To be done:
Reproduce the data precisely, starting at the line containing "line at (158, 69): none -> present" and ending at the line containing "line at (105, 143): dashed -> solid", with both of those lines included.

Source data:
______

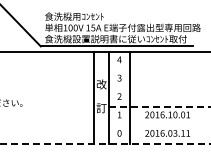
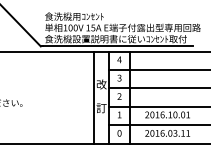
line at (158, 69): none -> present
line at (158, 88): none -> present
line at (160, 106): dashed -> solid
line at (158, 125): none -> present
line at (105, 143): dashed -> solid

______

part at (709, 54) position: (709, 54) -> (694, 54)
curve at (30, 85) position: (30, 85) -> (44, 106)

______

Correct answer:
line at (158, 69): none -> present
line at (158, 88): none -> present
line at (160, 106): dashed -> solid
line at (158, 125): none -> present
line at (105, 143): dashed -> solid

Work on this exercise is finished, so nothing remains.